BEGIN Material for this exercise
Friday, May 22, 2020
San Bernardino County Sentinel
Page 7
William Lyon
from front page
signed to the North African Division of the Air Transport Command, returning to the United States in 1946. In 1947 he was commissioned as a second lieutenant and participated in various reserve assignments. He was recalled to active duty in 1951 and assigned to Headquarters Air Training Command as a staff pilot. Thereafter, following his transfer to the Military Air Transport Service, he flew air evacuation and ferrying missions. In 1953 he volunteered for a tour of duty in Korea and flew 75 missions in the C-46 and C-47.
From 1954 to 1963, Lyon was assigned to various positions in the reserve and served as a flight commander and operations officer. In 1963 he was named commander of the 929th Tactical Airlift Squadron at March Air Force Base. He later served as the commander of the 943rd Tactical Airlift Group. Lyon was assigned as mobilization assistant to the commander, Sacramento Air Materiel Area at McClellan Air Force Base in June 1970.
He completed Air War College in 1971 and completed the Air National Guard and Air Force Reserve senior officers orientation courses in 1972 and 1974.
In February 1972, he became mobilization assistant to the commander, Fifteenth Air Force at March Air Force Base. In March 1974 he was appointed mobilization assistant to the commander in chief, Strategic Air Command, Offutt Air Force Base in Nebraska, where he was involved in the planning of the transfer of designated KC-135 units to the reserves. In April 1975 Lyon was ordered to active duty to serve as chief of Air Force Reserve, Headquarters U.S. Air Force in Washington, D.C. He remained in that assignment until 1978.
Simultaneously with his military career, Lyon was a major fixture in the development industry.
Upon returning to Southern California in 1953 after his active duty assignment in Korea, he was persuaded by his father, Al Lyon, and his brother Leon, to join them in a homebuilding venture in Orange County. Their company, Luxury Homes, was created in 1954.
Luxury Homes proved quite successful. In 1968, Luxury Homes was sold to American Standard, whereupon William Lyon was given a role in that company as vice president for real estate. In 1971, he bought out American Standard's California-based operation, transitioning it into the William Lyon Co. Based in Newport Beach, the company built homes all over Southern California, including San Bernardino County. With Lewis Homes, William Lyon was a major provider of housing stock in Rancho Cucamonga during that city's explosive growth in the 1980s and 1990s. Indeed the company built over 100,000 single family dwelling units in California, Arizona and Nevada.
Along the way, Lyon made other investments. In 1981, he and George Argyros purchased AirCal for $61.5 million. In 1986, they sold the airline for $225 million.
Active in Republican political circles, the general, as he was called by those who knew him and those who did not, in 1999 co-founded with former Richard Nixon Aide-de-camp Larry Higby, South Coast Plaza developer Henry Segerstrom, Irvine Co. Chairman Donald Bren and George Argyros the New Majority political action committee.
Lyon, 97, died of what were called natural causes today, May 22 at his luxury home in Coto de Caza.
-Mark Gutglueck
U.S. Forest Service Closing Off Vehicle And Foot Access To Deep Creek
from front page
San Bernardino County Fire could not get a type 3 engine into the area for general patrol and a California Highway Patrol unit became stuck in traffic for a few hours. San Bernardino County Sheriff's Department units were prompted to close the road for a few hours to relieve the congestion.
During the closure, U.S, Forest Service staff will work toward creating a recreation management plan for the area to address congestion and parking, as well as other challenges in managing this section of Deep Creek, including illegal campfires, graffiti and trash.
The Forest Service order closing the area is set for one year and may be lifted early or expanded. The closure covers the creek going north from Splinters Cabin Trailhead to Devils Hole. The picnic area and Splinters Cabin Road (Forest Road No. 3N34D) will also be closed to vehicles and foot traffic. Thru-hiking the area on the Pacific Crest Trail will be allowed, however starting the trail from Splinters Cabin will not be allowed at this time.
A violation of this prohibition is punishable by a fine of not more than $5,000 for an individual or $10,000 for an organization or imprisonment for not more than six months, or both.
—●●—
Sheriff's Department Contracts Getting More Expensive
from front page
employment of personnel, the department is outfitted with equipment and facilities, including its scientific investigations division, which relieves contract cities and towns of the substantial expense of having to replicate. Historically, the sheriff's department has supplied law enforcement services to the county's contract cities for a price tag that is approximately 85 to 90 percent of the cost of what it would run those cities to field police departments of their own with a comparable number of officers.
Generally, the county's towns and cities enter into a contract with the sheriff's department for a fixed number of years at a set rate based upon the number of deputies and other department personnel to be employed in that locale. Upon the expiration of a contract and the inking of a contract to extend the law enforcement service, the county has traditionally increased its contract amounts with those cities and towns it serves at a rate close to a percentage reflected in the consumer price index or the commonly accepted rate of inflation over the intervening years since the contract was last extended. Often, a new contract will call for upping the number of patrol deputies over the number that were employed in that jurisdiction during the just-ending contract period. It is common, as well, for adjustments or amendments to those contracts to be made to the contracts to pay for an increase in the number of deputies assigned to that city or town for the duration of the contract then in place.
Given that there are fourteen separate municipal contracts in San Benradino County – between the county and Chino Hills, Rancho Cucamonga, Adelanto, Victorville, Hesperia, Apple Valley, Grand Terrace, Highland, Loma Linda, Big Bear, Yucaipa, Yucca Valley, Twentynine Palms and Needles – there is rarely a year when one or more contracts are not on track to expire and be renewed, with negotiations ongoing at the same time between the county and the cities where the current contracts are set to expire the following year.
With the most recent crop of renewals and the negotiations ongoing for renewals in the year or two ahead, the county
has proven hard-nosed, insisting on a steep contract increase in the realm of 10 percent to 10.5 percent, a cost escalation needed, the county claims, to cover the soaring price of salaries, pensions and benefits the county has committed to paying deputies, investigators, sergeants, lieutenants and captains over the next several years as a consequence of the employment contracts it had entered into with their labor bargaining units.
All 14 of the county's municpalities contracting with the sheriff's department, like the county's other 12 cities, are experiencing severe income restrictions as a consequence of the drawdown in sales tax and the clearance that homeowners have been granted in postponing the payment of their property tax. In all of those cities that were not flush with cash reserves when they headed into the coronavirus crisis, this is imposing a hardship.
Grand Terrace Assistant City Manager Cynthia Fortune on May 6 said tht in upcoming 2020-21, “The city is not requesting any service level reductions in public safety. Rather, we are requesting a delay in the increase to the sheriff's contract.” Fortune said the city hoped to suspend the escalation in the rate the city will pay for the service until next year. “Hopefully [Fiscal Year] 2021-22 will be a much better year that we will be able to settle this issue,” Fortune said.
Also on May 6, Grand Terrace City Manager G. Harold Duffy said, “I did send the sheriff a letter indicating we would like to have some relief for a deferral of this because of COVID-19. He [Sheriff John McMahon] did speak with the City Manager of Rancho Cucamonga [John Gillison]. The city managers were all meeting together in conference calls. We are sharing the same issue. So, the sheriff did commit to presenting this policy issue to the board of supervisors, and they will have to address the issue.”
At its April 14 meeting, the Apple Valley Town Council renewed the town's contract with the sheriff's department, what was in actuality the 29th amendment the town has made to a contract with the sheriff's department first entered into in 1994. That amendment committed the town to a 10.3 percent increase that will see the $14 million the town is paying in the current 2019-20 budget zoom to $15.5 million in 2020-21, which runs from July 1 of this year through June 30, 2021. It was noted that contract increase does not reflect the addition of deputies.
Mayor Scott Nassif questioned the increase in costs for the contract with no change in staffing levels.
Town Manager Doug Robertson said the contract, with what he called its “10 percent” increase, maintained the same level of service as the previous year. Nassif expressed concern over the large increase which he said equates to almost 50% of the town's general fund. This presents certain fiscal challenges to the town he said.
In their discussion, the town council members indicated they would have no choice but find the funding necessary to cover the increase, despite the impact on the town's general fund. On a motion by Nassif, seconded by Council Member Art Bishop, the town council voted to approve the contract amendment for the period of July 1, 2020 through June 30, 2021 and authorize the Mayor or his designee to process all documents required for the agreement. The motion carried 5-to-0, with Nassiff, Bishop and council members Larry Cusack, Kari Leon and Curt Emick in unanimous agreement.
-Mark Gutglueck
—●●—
END Material for this exercise
- Exercise brief -
Give back all the data exactly as it was written.

- Exercise answer -
Friday, May 22, 2020
San Bernardino County Sentinel
Page 7
William Lyon
from front page
signed to the North African Division of the Air Transport Command, returning to the United States in 1946. In 1947 he was commissioned as a second lieutenant and participated in various reserve assignments. He was recalled to active duty in 1951 and assigned to Headquarters Air Training Command as a staff pilot. Thereafter, following his transfer to the Military Air Transport Service, he flew air evacuation and ferrying missions. In 1953 he volunteered for a tour of duty in Korea and flew 75 missions in the C-46 and C-47.
From 1954 to 1963, Lyon was assigned to various positions in the reserve and served as a flight commander and operations officer. In 1963 he was named commander of the 929th Tactical Airlift Squadron at March Air Force Base. He later served as the commander of the 943rd Tactical Airlift Group. Lyon was assigned as mobilization assistant to the commander, Sacramento Air Materiel Area at McClellan Air Force Base in June 1970.
He completed Air War College in 1971 and completed the Air National Guard and Air Force Reserve senior officers orientation courses in 1972 and 1974.
In February 1972, he became mobilization assistant to the commander, Fifteenth Air Force at March Air Force Base. In March 1974 he was appointed mobilization assistant to the commander in chief, Strategic Air Command, Offutt Air Force Base in Nebraska, where he was involved in the planning of the transfer of designated KC-135 units to the reserves. In April 1975 Lyon was ordered to active duty to serve as chief of Air Force Reserve, Headquarters U.S. Air Force in Washington, D.C. He remained in that assignment until 1978.
Simultaneously with his military career, Lyon was a major fixture in the development industry.
Upon returning to Southern California in 1953 after his active duty assignment in Korea, he was persuaded by his father, Al Lyon, and his brother Leon, to join them in a homebuilding venture in Orange County. Their company, Luxury Homes, was created in 1954.
Luxury Homes proved quite successful. In 1968, Luxury Homes was sold to American Standard, whereupon William Lyon was given a role in that company as vice president for real estate. In 1971, he bought out American Standard's California-based operation, transitioning it into the William Lyon Co. Based in Newport Beach, the company built homes all over Southern California, including San Bernardino County. With Lewis Homes, William Lyon was a major provider of housing stock in Rancho Cucamonga during that city's explosive growth in the 1980s and 1990s. Indeed the company built over 100,000 single family dwelling units in California, Arizona and Nevada.
Along the way, Lyon made other investments. In 1981, he and George Argyros purchased AirCal for $61.5 million. In 1986, they sold the airline for $225 million.
Active in Republican political circles, the general, as he was called by those who knew him and those who did not, in 1999 co-founded with former Richard Nixon Aide-de-camp Larry Higby, South Coast Plaza developer Henry Segerstrom, Irvine Co. Chairman Donald Bren and George Argyros the New Majority political action committee.
Lyon, 97, died of what were called natural causes today, May 22 at his luxury home in Coto de Caza.
-Mark Gutglueck
U.S. Forest Service Closing Off Vehicle And Foot Access To Deep Creek
from front page
San Bernardino County Fire could not get a type 3 engine into the area for general patrol and a California Highway Patrol unit became stuck in traffic for a few hours. San Bernardino County Sheriff's Department units were prompted to close the road for a few hours to relieve the congestion.
During the closure, U.S, Forest Service staff will work toward creating a recreation management plan for the area to address congestion and parking, as well as other challenges in managing this section of Deep Creek, including illegal campfires, graffiti and trash.
The Forest Service order closing the area is set for one year and may be lifted early or expanded. The closure covers the creek going north from Splinters Cabin Trailhead to Devils Hole. The picnic area and Splinters Cabin Road (Forest Road No. 3N34D) will also be closed to vehicles and foot traffic. Thru-hiking the area on the Pacific Crest Trail will be allowed, however starting the trail from Splinters Cabin will not be allowed at this time.
A violation of this prohibition is punishable by a fine of not more than $5,000 for an individual or $10,000 for an organization or imprisonment for not more than six months, or both.
—●●—
Sheriff's Department Contracts Getting More Expensive
from front page
employment of personnel, the department is outfitted with equipment and facilities, including its scientific investigations division, which relieves contract cities and towns of the substantial expense of having to replicate. Historically, the sheriff's department has supplied law enforcement services to the county's contract cities for a price tag that is approximately 85 to 90 percent of the cost of what it would run those cities to field police departments of their own with a comparable number of officers.
Generally, the county's towns and cities enter into a contract with the sheriff's department for a fixed number of years at a set rate based upon the number of deputies and other department personnel to be employed in that locale. Upon the expiration of a contract and the inking of a contract to extend the law enforcement service, the county has traditionally increased its contract amounts with those cities and towns it serves at a rate close to a percentage reflected in the consumer price index or the commonly accepted rate of inflation over the intervening years since the contract was last extended. Often, a new contract will call for upping the number of patrol deputies over the number that were employed in that jurisdiction during the just-ending contract period. It is common, as well, for adjustments or amendments to those contracts to be made to the contracts to pay for an increase in the number of deputies assigned to that city or town for the duration of the contract then in place.
Given that there are fourteen separate municipal contracts in San Benradino County – between the county and Chino Hills, Rancho Cucamonga, Adelanto, Victorville, Hesperia, Apple Valley, Grand Terrace, Highland, Loma Linda, Big Bear, Yucaipa, Yucca Valley, Twentynine Palms and Needles – there is rarely a year when one or more contracts are not on track to expire and be renewed, with negotiations ongoing at the same time between the county and the cities where the current contracts are set to expire the following year.
With the most recent crop of renewals and the negotiations ongoing for renewals in the year or two ahead, the county
has proven hard-nosed, insisting on a steep contract increase in the realm of 10 percent to 10.5 percent, a cost escalation needed, the county claims, to cover the soaring price of salaries, pensions and benefits the county has committed to paying deputies, investigators, sergeants, lieutenants and captains over the next several years as a consequence of the employment contracts it had entered into with their labor bargaining units.
All 14 of the county's municpalities contracting with the sheriff's department, like the county's other 12 cities, are experiencing severe income restrictions as a consequence of the drawdown in sales tax and the clearance that homeowners have been granted in postponing the payment of their property tax. In all of those cities that were not flush with cash reserves when they headed into the coronavirus crisis, this is imposing a hardship.
Grand Terrace Assistant City Manager Cynthia Fortune on May 6 said tht in upcoming 2020-21, “The city is not requesting any service level reductions in public safety. Rather, we are requesting a delay in the increase to the sheriff's contract.” Fortune said the city hoped to suspend the escalation in the rate the city will pay for the service until next year. “Hopefully [Fiscal Year] 2021-22 will be a much better year that we will be able to settle this issue,” Fortune said.
Also on May 6, Grand Terrace City Manager G. Harold Duffy said, “I did send the sheriff a letter indicating we would like to have some relief for a deferral of this because of COVID-19. He [Sheriff John McMahon] did speak with the City Manager of Rancho Cucamonga [John Gillison]. The city managers were all meeting together in conference calls. We are sharing the same issue. So, the sheriff did commit to presenting this policy issue to the board of supervisors, and they will have to address the issue.”
At its April 14 meeting, the Apple Valley Town Council renewed the town's contract with the sheriff's department, what was in actuality the 29th amendment the town has made to a contract with the sheriff's department first entered into in 1994. That amendment committed the town to a 10.3 percent increase that will see the $14 million the town is paying in the current 2019-20 budget zoom to $15.5 million in 2020-21, which runs from July 1 of this year through June 30, 2021. It was noted that contract increase does not reflect the addition of deputies.
Mayor Scott Nassif questioned the increase in costs for the contract with no change in staffing levels.
Town Manager Doug Robertson said the contract, with what he called its “10 percent” increase, maintained the same level of service as the previous year. Nassif expressed concern over the large increase which he said equates to almost 50% of the town's general fund. This presents certain fiscal challenges to the town he said.
In their discussion, the town council members indicated they would have no choice but find the funding necessary to cover the increase, despite the impact on the town's general fund. On a motion by Nassif, seconded by Council Member Art Bishop, the town council voted to approve the contract amendment for the period of July 1, 2020 through June 30, 2021 and authorize the Mayor or his designee to process all documents required for the agreement. The motion carried 5-to-0, with Nassiff, Bishop and council members Larry Cusack, Kari Leon and Curt Emick in unanimous agreement.
-Mark Gutglueck
—●●—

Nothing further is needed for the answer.